Gather every line in the data below that contains the string "Letonya", matching uppercase and lowercase letters exactly.
═══ Working data ═══
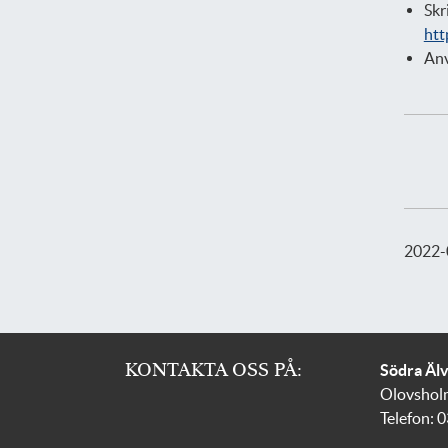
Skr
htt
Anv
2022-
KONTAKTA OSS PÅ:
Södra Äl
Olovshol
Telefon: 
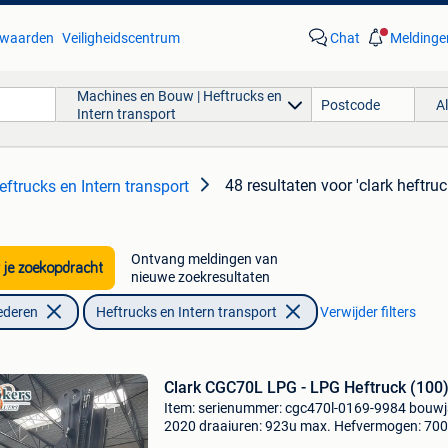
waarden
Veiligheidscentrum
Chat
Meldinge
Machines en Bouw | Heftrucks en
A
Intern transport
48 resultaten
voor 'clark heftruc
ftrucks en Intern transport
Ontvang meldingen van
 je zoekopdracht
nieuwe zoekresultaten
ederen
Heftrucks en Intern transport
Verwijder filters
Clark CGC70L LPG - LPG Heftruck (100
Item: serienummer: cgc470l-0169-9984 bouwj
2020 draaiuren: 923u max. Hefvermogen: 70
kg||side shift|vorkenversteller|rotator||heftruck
═══
═══ Working data ═══
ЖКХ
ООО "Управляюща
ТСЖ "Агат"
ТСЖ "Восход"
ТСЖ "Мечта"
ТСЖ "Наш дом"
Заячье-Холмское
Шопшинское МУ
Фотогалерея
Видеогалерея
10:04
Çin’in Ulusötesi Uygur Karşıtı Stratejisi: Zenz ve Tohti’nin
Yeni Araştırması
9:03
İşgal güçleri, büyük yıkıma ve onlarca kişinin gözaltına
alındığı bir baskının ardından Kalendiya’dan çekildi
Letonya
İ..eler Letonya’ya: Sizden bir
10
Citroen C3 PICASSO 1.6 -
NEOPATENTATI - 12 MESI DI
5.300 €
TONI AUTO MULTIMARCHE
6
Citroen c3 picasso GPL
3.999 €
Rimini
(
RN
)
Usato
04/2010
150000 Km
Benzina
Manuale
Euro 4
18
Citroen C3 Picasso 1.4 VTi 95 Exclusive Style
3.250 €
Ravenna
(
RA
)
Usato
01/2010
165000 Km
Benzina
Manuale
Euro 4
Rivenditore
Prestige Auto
═══
═══ Working data ═══
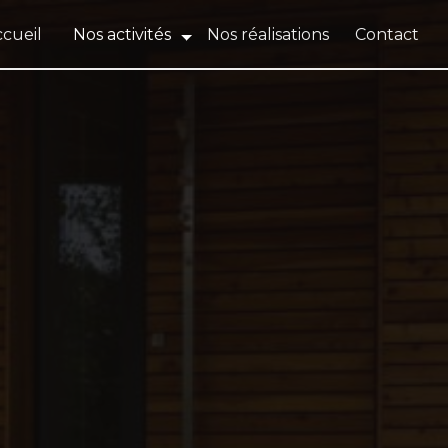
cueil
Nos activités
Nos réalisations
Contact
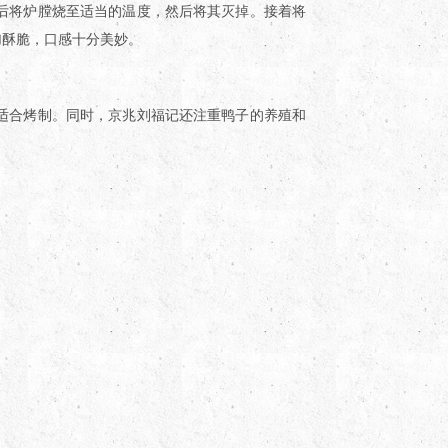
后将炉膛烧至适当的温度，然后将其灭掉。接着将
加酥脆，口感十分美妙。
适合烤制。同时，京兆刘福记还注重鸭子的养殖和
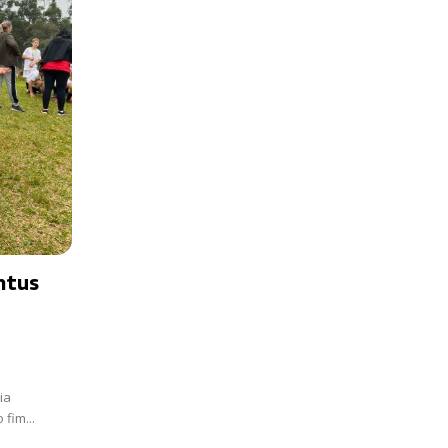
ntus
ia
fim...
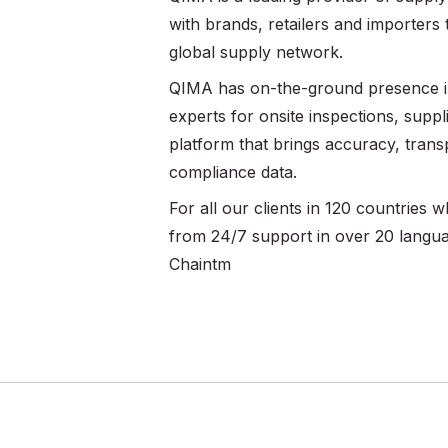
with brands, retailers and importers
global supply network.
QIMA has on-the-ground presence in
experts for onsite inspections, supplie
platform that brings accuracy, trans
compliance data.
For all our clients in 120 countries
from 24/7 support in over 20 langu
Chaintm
═══
→ Reply to the exercise
Letonya
İ..eler Letonya’ya: Sizden bir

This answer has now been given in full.